FXstreet.com (Córdoba) - The shared currency came under renewed pressure on Friday as technical rejection from the 1.3400 level discouraged buyers and sent EUR/USD tumbling back below the 1.3300 mark during the New York session.

Meanwhile in the US worse-than-expected consumer sentiment data and mixed earnings reports weighed on sentiment and stocks.

"While this week's trading activity has been somewhat uneven, the market's mood remains constructive overall, and we maintain a slight bias towards foreign currency strength in the near-term", says Nick Bennenbroek, Head of Currency Strategy at Wells Fargo Bank.

Euro falls back below 1.3300

The technical failure at 1.3400 has sent EUR/USD back below the 1.3300 psychological level and opened the way for a retest of the 1.3250 area, which represents this week lows and the neckline of a double top formed by Jan 14/18 highs.

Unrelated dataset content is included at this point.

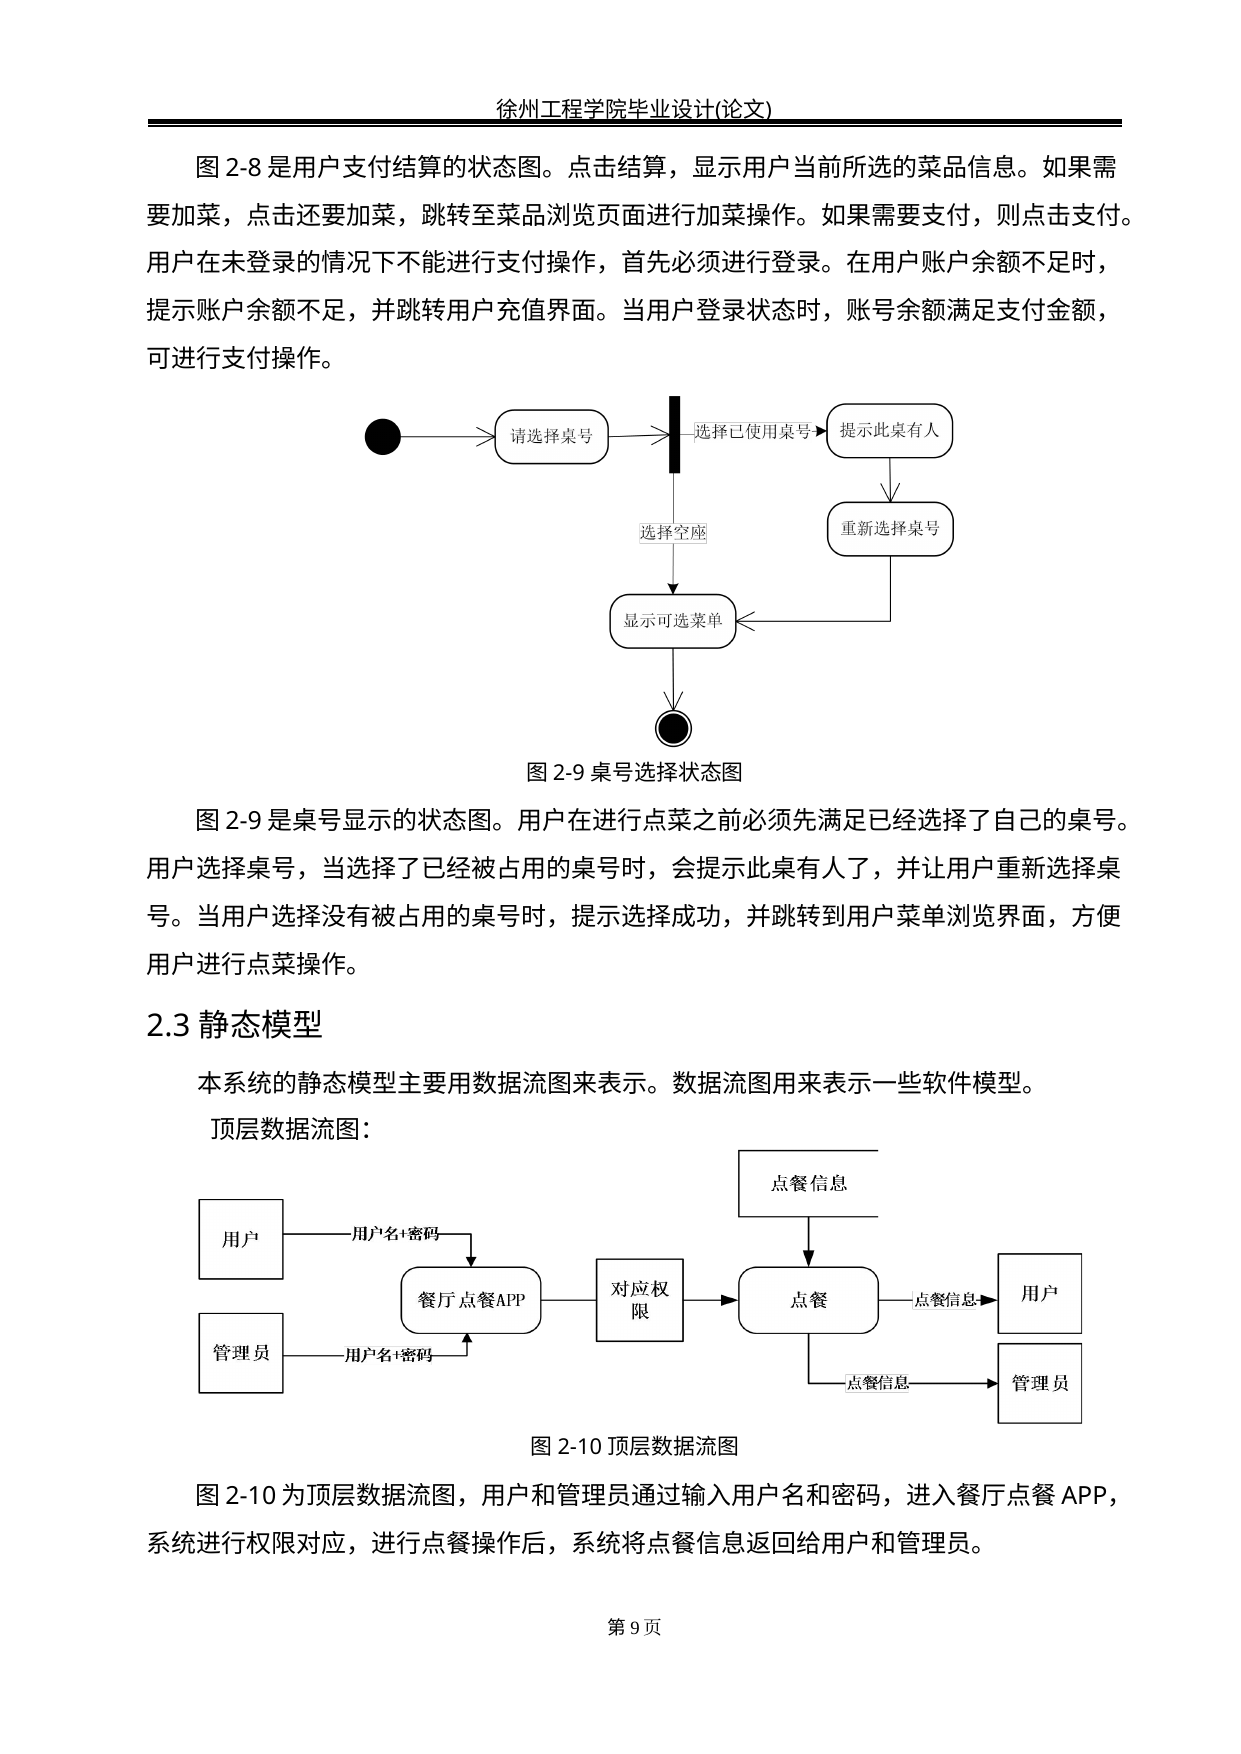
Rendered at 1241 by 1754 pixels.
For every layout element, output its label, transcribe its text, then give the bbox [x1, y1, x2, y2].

text 顶层数据流图： [210, 1109, 1136, 1146]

A break below 1.3250 would turn the near-term-picture more bearish, although the longer term outlook remains constructive.

The TD Securities team shares the view that technicals and positioning are mainly driving price action. "Without any fundamental developments, EUR price action has focused on positioning adjustment and EUR/CHF is in the spotlight at the moment. After reaching a fresh high of 1.2570, the pair has pulled back somewhat but the trend higher still appears intact", TD Securities says. "That move helped EUR/USD test, but not pierce above the 1.3400 level, before entering what looks to us like more range-bound trading on the short term charts".